> **What to work on**: In the forum post below about finding records within the depth range of other records, what comment value is inserted for the row with a Top1 of 44.25?

> **Text section**:
■ ■ ■ ■ ■ ■ ■

Find records which are within the depth range of other records

  • Hi,

    Many Thanks for your help in advance, this one has my stumped. I would like to concatenate the text fields of x numbers of rows if the rows depths overlap one anothers.

    Example table:

    CREATE TABLE [dbo].[TEMP1](

    [well_id] [int] NOT NULL,

    [Top1] [real] NOT NULL,

    [BASE1] [real] not NULL,

    [comment] [nvarchar] (50) not null

    ) ON [PRIMARY]

    GO

    INSERT [dbo].[TEMP1] ([well_id], [Top1], [BASE1],[comment]) VALUES (5443, 2665, 2710, 'A')

    INSERT [dbo].[TEMP1] ([well_id], [Top1], [BASE1],[comment]) VALUES (5732, 10, 20, 'A')

    INSERT [dbo].[TEMP1] ([well_id], [Top1], [BASE1],[comment]) VALUES (5732, 15, 25, 'b')

    INSERT [dbo].[TEMP1] ([well_id], [Top1], [BASE1],[comment]) VALUES (5732, 0, 0, 'A')

    INSERT [dbo].[TEMP1] ([well_id], [Top1], [BASE1],[comment]) VALUES (6679, 34.66, 44.45, 'A')

    INSERT [dbo].[TEMP1] ([well_id], [Top1], [BASE1],[comment]) VALUES (6679, 44.25, 54.25, 'Ac')

    INSERT [dbo].[TEMP1] ([well_id], [Top1], [BASE1],[comment]) VALUES (6679, 54.25, 67.31, 'A')

    INSERT [dbo].[TEMP1] ([well_id], [Top1], [BASE1],[comment]) VALUES (6679, 93.44, 106.5, 'A')

■ ■ ■ ■ ■ ■ ■

> **Dataset excerpt**:
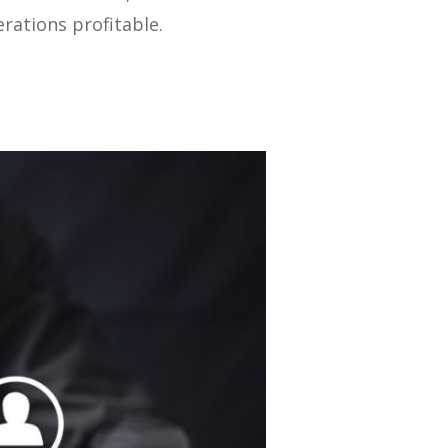
rations profitable.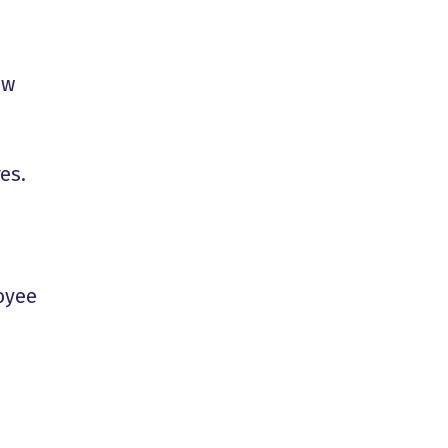
ew
es.
oyee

■ ■ ■ ■ ■ ■ ■

> **Response to this task**: Ac